Today when my colleague returned from a smoke break outside, he told me how he’d been approached by a man, who was fifty-something and looked strung out and desperate, yet well dressed and well spoken, who had then told him a story about being short of cash for a bus ticket and being in a dilemma, and asking for money. My colleague knows – hopefully not only because I have emphasized it to him many times – that the man is a drug addict. Also, the man forgot that he already tried that story about two weeks ago.
Normally when approached by such people, I say only the words, “I’m sorry. I can’t help you.” Then they go away. (Sometimes they persist, in which case I am rude to them.) But I was thinking about this as I drove home from work, thinking about what I would love to say instead, if only they would listen…

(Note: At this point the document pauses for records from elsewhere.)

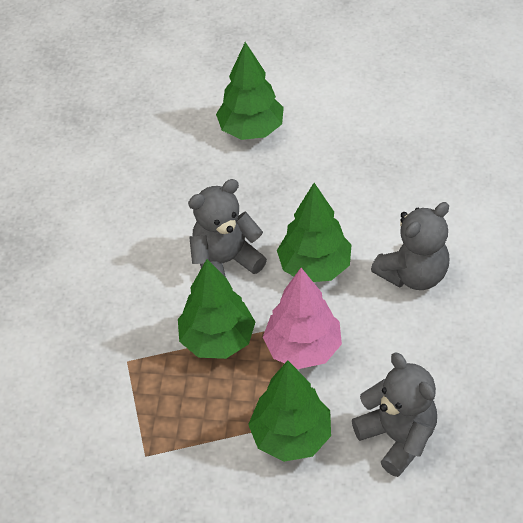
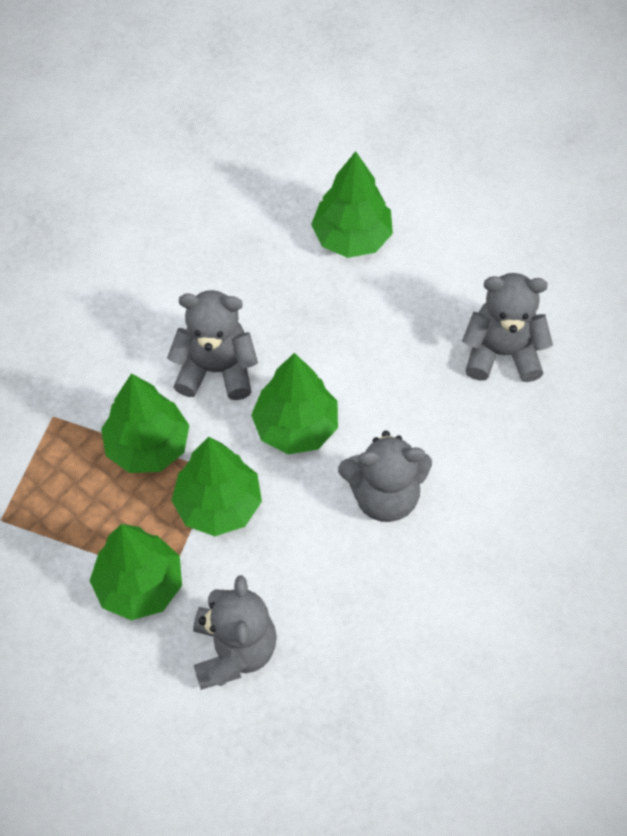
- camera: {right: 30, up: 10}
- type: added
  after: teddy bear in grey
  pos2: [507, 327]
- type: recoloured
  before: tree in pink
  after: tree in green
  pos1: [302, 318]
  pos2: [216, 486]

It doesn’t have to be this way. It really doesn’t. You don’t have to be enslaved by your drug. You don’t have to be desperate to get it, so desperate that you are willing to do anything, including humiliating yourself by approaching strangers at shopping malls and trying to con each out of a few cents here and there that eventually add up to make a hit. Considering that when you reach this point, you have already lost the trust of your family and alienated everyone who used to care about you, isolated yourself, it should be a huge red flag to you that you have placed yourself in this situation. If you were thinking straight you would realize that you should never have put yourself in this position, and that you need to get yourself out of it, no matter how difficult that may be. You should realize that it is unacceptable to live your life like this.
It doesn’t end there – I know. I knew people in rehab, straight men and even more women, who sold themselves to other men to get their fix. I met people in NA meetings who robbed to get their fix. You don’t have to live that meaningless life where a chemical is more important to you than anything else, where your life is empty and has no purpose. You don’t have to hate yourself; to come down and be ashamed; to look at others and imagine that they are judging you. You don’t have to live this life where nobody cares about you, least of all yourself.

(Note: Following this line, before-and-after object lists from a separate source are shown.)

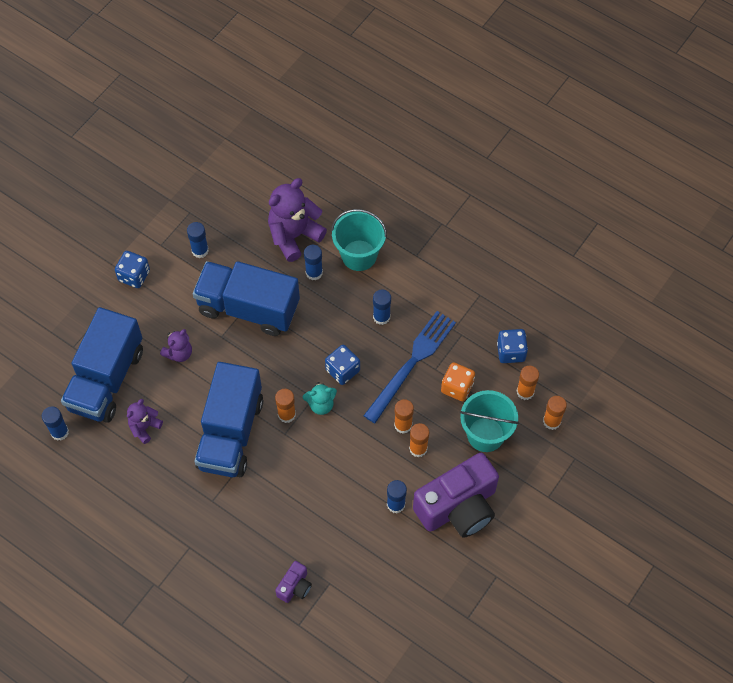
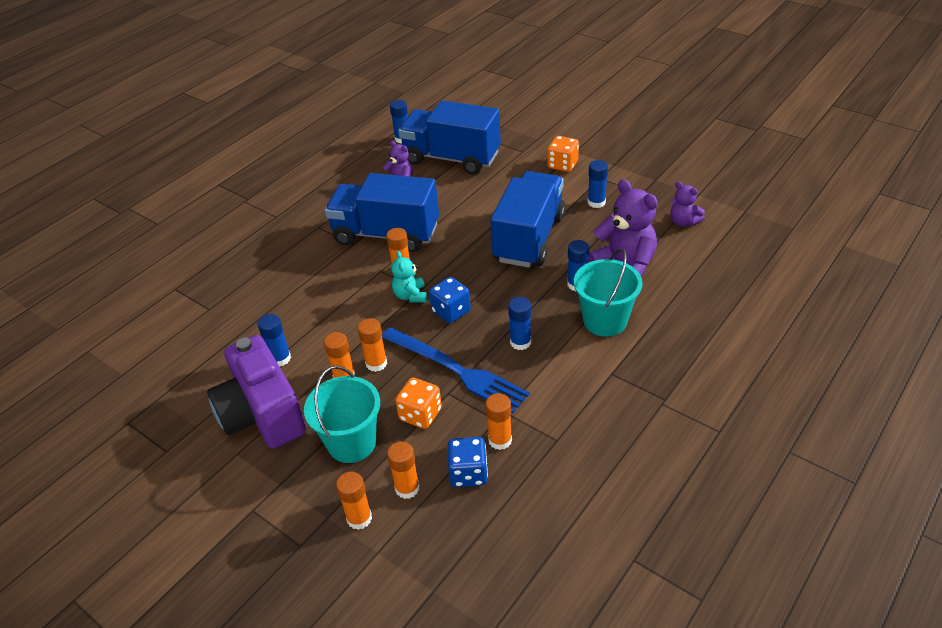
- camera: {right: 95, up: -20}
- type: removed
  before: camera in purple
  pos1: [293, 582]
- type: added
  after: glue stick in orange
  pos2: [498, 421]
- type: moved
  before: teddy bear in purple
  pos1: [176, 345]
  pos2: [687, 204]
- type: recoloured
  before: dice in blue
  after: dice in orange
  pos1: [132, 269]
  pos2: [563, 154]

You can be happy and normal, fulfilled and lead a good life, one that you can be proud of. You can be a good parent, and a good worker who is admired by your peers. But right now, it’s your fault that you are a junkie. You might think that begging or conning others out of money is harmless, but in reality you are a burden to others, and if they judge you harshly, that is to be expected. Don’t be angry when people refuse to give you money. I’ve met many who are, many who seem to think that others who are more fortunate than them should just give them money – that they deserve it somehow. You made your own poor choices, and I made my own good fortune. (Eventually.) While I empathise and I understand addiction because I put myself through it, I feel no pity and I owe you nothing. It’s your responsibility to get help; to find a way to get into rehab. That should be your only goal now. Rehab. Don’t think any further than that.